Man Group uses AI to systematize the creation of trading strategies. Agents analyze academic papers for ideas, build code, run backtests, and construct signals. Over 15 models created this way are now trading client assets, proving the viability of automating research itself.
When asked about constraints like compute or data, Man Group's CTO identified the biggest hurdle as managing organizational change. The challenge is implementing AI's vast potential quickly while maintaining safety, risk management, and regulatory compliance in a fiduciary environment.
Man Group finds more value in meticulously pre-processing data than in using the latest frontier models for quant research. Adding descriptive, plain-English metadata that explains the context of the data (e.g., "each row is a person buying something") is key to unlocking meaningful insights.

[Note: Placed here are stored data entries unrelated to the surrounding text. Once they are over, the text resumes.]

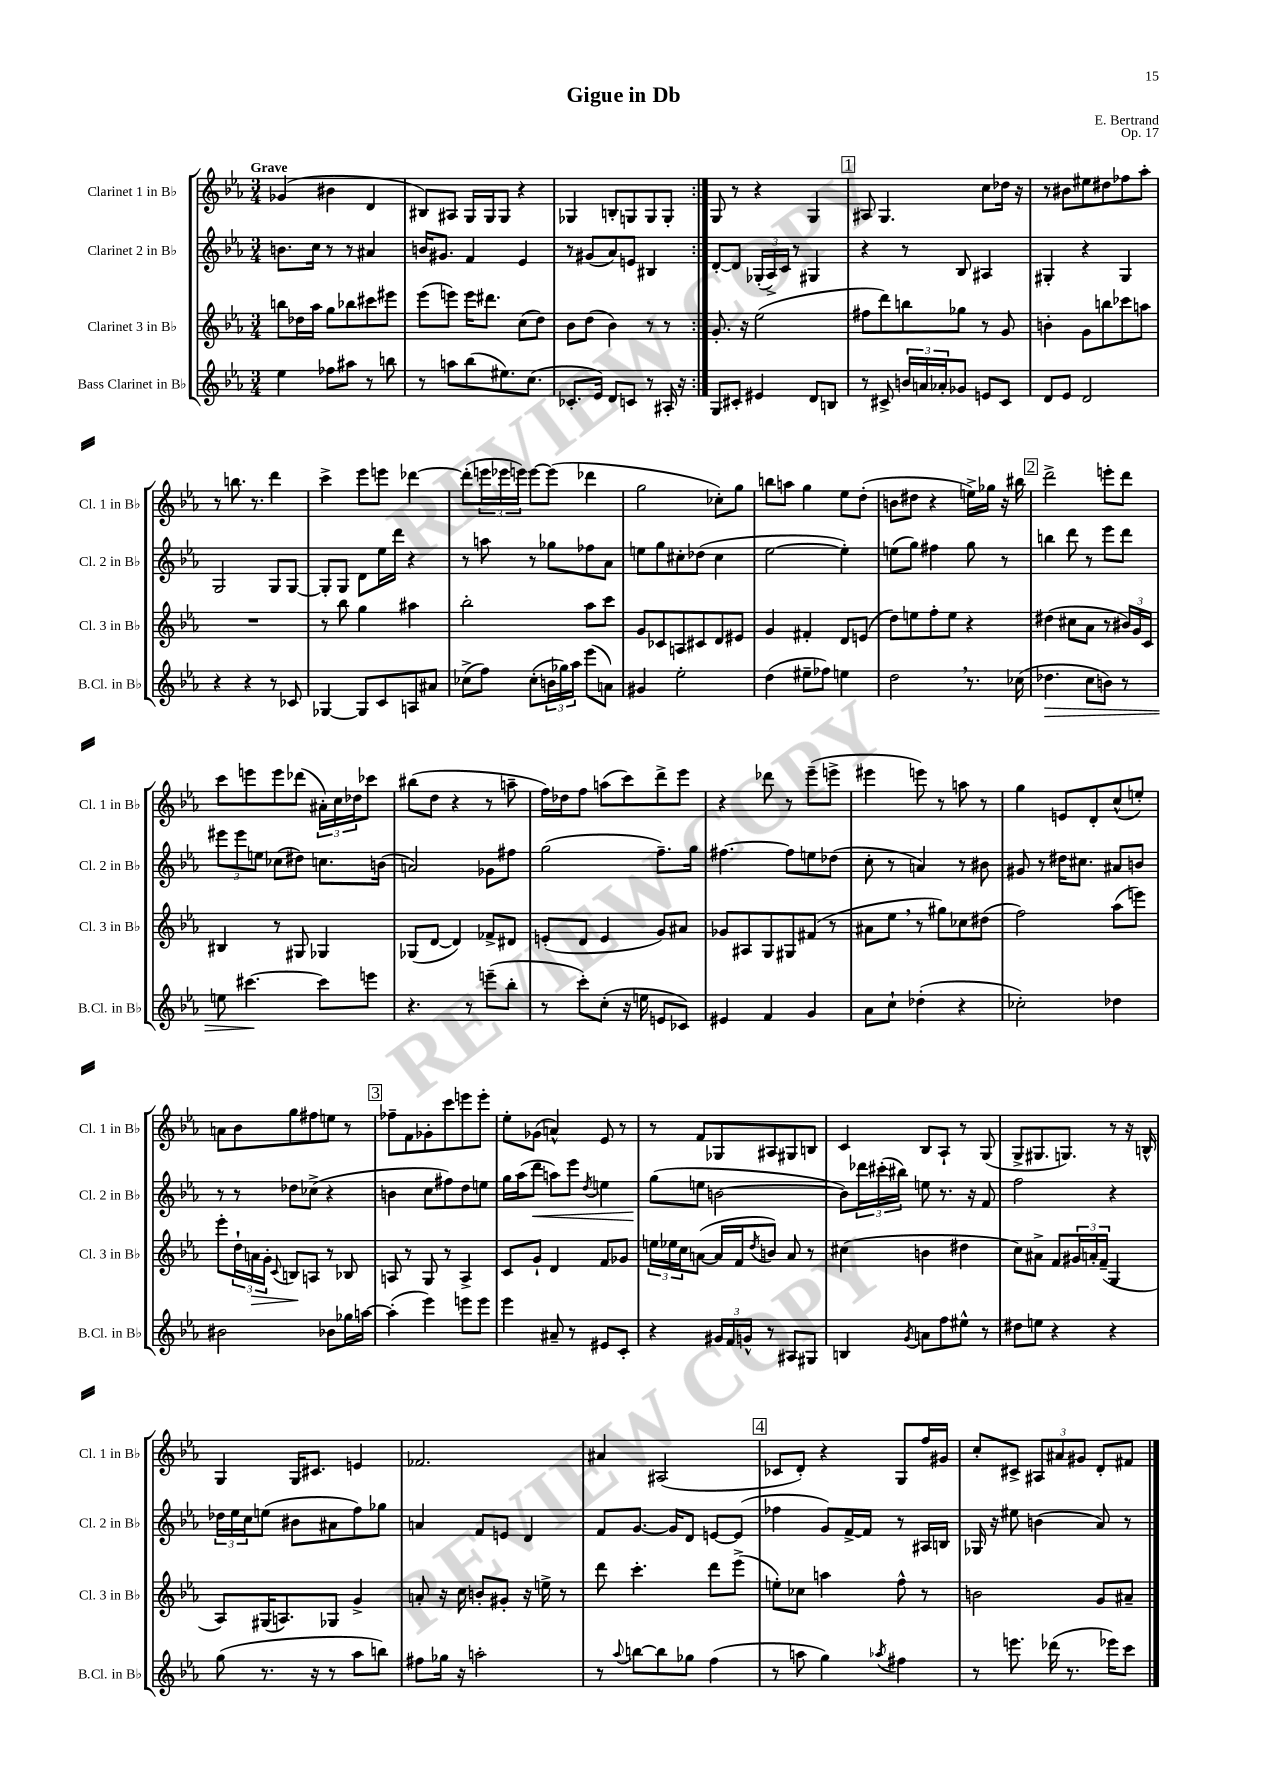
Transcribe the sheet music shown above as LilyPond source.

\header { title = "Gigue in Db" composer = "E. Bertrand" opus = "Op. 17" }
<<
\new StaffGroup <<
\new Staff = "s0" \with { instrumentName = "Clarinet 1 in Bb" shortInstrumentName = "Cl. 1 in Bb" } {
    \clef treble \key ees \major \numericTimeSignature \time 3/4 \tempo "Grave"
    \repeat volta 2 { ges'4( bis'4 d'4 |
    bis8) ais8 g16 g16 g8 r4 |
    ges4 b8-. g8 g8 g8-. | }
    g8 r8 r4 g4 |
    \mark \markup { \box "1" } ais8 g4. c''8 des''16 r16 |
    r8 bis'8 eis''8 dis''8 fes''8 aes''8-. |
    r8 b''8. r8. d'''4 |
    c'''4-> ees'''8 e'''8 des'''4~ |
    des'''8-.( \tuplet 3/2 { e'''16 ees'''16 e'''16) } e'''8~ e'''8( des'''4 |
    g''2 ces''8-.) g''8 |
    b''8 a''8 g''4 ees''8 d''8-.( |
    b'8 dis''8 r4 e''16->) ges''16 r16 bis''16 |
    \mark \markup { \box "2" } d'''2-> e'''8-. d'''8 |
    c'''8 e'''8 e'''8 des'''8( \tuplet 3/2 { ais'16-.) c''16 des''16 } ces'''8 |
    bis''8( d''8 r4 r8 a''8-- |
    f''16) des''16 f''8 a''8( c'''8) d'''8-> ees'''8 |
    r4 des'''8 r8 ees'''8--( e'''8-> |
    eis'''4 e'''8) r8 a''8 r8 |
    g''4 e'8 d'8-. c''8-^( e''8-.) |
    a'8 bes'8 g''8 fis''8 e''8 r8 |
    \mark \markup { \box "3" } fes''8-- f'8 ges'8-. c'''8 e'''8 e'''8-. |
    ees''8-. ges'8( a'4-^) ees'8 r8 |
    r8 f'8 ges8 ais8 gis8 b8 |
    c'4 bes8 aes8-! r8 g8( |
    g8-> gis8. g8.) r8 r16 b16-^ |
    g4 g16 cis'8. e'4 |
    fes'2. |
    ais'4 ais2( |
    \mark \markup { \box "4" } ces'8 d'8-.) r4 g8 f''16 gis'16 |
    c''8-. cis'8-> \tuplet 3/2 { ais8 ais'8 gis'8 } d'8-. fis'8 \bar "|." |
}
\new Staff = "s1" \with { instrumentName = "Clarinet 2 in Bb" shortInstrumentName = "Cl. 2 in Bb" } {
    \clef treble \key ees \major \numericTimeSignature \time 3/4
    \repeat volta 2 { b'8. c''16 r8 r8 ais'4 |
    b'16 gis'8. f'4 ees'4 |
    r8 gis'8( aes'8) e'8 bis4 | }
    d'8~-. d'8 \tuplet 3/2 { ges16-.( aes16->) c'16 } r8 gis4 |
    \mark \markup { \box "1" } r4 r8 bes8 ais4 |
    gis4-. r4 gis4 |
    g2 g8 g8~ |
    g8-. g8 d'8 ees''16 d'''16 r4 |
    r8 a''8 r8 ges''8 fes''8 aes'8 |
    e''8 g''8 cis''8-. des''8( cis''4 |
    ees''2~ ees''4-.) |
    e''8( g''8) fis''4 g''8 r8 |
    \mark \markup { \box "2" } b''4 d'''8 r8 ees'''8 d'''8 |
    \tuplet 3/2 { eis'''8 eis'''8 e''8 } ces''8( dis''8) c''8. b'16( |
    a'2) ges'8 fis''8 |
    g''2( f''8.--) g''16 |
    fis''4.~ fis''8 e''8 des''8( |
    c''8-. r8 a'4) r8 bis'8 |
    gis'8 r8 dis''16 cis''8. ais'8 b'8 |
    r8 r8 des''8 ces''8->( r4 |
    \mark \markup { \box "3" } b'4 c''8 fis''8) d''8 e''8 |
    g''16 aes''16( d'''8\< a''8) ees'''8 \acciaccatura { d''8 } e''4 |
    g''8\!( e''8 b'2~ |
    b'8) \tuplet 3/2 { des'''16 cis'''16-.( bis''16) } e''8 r8. r16 f'8 |
    f''2 r4 |
    \tuplet 3/2 { des''16 ees''16 c''16 } e''8( bis'8 ais'8 f''8) ges''8 |
    a'4 f'8 e'8 d'4 |
    f'8 g'8.~ g'16 d'8 e'8~ e'8( |
    \mark \markup { \box "4" } fes''4 g'8) f'16~-> f'16 r8 ais16 b16 |
    ges16 r16 eis''8 b'4( aes'8) r8 \bar "|." |
}
\new Staff = "s2" \with { instrumentName = "Clarinet 3 in Bb" shortInstrumentName = "Cl. 3 in Bb" } {
    \clef treble \key ees \major \numericTimeSignature \time 3/4
    \repeat volta 2 { b''8 des''16 aes''16 g''8 bes''8 cis'''8 eis'''8 |
    ees'''8( e'''8) e'''16 dis'''8. c''8( d''8) |
    bes'8 d''8( bes'4) r8 r8 | }
    g'8.-. r16 ees''2( |
    \mark \markup { \box "1" } fis''8 d'''8) b''8 ges''8 r8 g'8 |
    b'4-. g'8 b''8 ces'''8 a''8 |
    R2. |
    r8 bes''8 g''4 ais''4 |
    bes''2-. aes''8 c'''8 |
    g'8 ces'8 a8 cis'8 d'8 eis'8 |
    g'4 fis'4-. d'8 e'8( |
    d''8) e''8 f''8-. e''8 r4 |
    \mark \markup { \box "2" } dis''4( cis''8 aes'8 r8 \tuplet 3/2 { bis'16) g'16 c'16 } |
    bis4 r8 gis8 ges4 |
    ges8( d'8~ d'4) fes'8-> dis'8 |
    e'8-.( d'8 e'4 g'8) ais'8 |
    ges'8 ais8 g8 gis8 fis'8( r8 |
    ais'8 ees''8 \breathe r8 gis''8) ces''8 dis''8( |
    f''2) aes''8( e'''8) |
    ees'''8-. \tuplet 3/2 { d''16-! a'16\> g'16-. } \appoggiatura { c'8 } b8\! a8 r8 bes8 |
    \mark \markup { \box "3" } a8 r8 g8 r8 a4-> |
    c'8 g'8-! d'4 f'8 ges'8 |
    \tuplet 3/2 { e''16 ees''16 c''16 } a'8~( a'16 f'16 \acciaccatura { d''8 } b'8) a'8 r8 |
    cis''4( b'4 dis''4 |
    c''8) ais'8-> f'8 \tuplet 3/2 { gis'16 a'16-. f'16--( } g4 |
    aes8) gis16( a8.) ges8 g'4-> |
    a'8-. r16 c''16 b'8-. gis'8-. r16 e''16-> r8 |
    d'''8 c'''4.-. d'''8 ees'''8->( |
    \mark \markup { \box "4" } e''8-.) ces''8 a''4 f''8-^ r8 |
    b'2 g'8 ais'8-- \bar "|." |
}
\new Staff = "s3" \with { instrumentName = "Bass Clarinet in Bb" shortInstrumentName = "B.Cl. in Bb" } {
    \clef treble \key ees \major \numericTimeSignature \time 3/4
    \repeat volta 2 { ees''4 fes''8 ais''8 r8 b''8 |
    r8 a''8 bes''8( eis''8.) c''8.( |
    ces'8.-. ees'16) d'8 c'8 r8 ais16-. r16 | }
    g8 cis'8-. eis'4 d'8 b8 |
    \mark \markup { \box "1" } r8 cis'8-> \tuplet 3/2 { b'16 a'16 aes'16-. } ges'8 e'8 cis'8 |
    d'8 ees'8 d'2 |
    r4 r4 r8 ces'8 |
    ges4~ ges8 c'8 a8 ais'8 |
    ces''8->( f''8) ces''8-.( \tuplet 3/2 { b'16 ges''16) aes''16 } ees'''8( a'8) |
    gis'4 ees''2-. |
    d''4( eis''8-- fes''8) e''4 |
    d''2 \breathe r8. ces''16( |
    \mark \markup { \box "2" } des''4.\> c''8 b'8) r8 |
    e''8 cis'''4.~\! cis'''8 e'''8 |
    r4. r8 e'''8--( bes''8-. |
    r8 c'''8-.) c''8-.( r16 e''16 e'8 ces'8) |
    eis'4 f'4 g'4 |
    aes'8 c''8-! des''4-.( r4 |
    ces''2-.) des''4 |
    bis'2 bes'8 ges''16 a''16~ |
    \mark \markup { \box "3" } a''4-.( ees'''4) e'''8 e'''8 |
    ees'''4 ais'8-- r8 eis'8 c'8-. |
    r4 \tuplet 3/2 { gis'16 f'16 g'16-^ } r8 ais8 gis8 |
    b4 \acciaccatura { g'8 } a'8 f''8 eis''8-^ r8 |
    dis''8 e''8 r4 r4 |
    g''8( r8. r16 r8 aes''8 b''8) |
    fis''8 ges''16 r16 a''2-. |
    r8 \appoggiatura { aes''8 } b''8~ b''8 ges''8 f''4( |
    \mark \markup { \box "4" } r8 a''8 g''4) \acciaccatura { aes''8 } fis''4 |
    r8 e'''8. des'''16( r8. ees'''16) c'''8 \bar "|." |
}
>>
>>
\layout { \context { \Score \remove "Bar_number_engraver" } }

Facing an 86x increase in token usage, Man Group chose to educate employees on model costs and capabilities rather than building an automated router. This transparent approach empowered users to find creative efficiencies, fostering a culture of responsible AI use instead of imposing top-down restrictions.
To maintain explainability and meet regulatory standards, Man Group's system requires AI agents to first write a clear, English-language investment hypothesis before writing code for a new trading model. This prevents the creation of "black box" strategies and ensures every trade is defensible.
The firm's AI spending is increasingly driven by autonomous agents executing entire workflows, not by individual employees in a chat window. This fundamentally changes corporate budgeting, creating a new challenge of allocating costs to cross-departmental processes rather than to specific people or teams.
AI's ability to process unstructured data (e.g., complex contracts, verbal trade info) is allowing Man Group to apply systematic trading to previously inaccessible markets like crypto and securitized credit. It helps standardize pricing and connectivity where no clean data feeds exist.
The investment firm now expects every new hire, from operations to the front office, to "up the bar" on AI proficiency. The ideal candidate is a long-term, strategic thinker who can orchestrate AI agents, rather than a specialist focused on granular, in-the-weeds execution.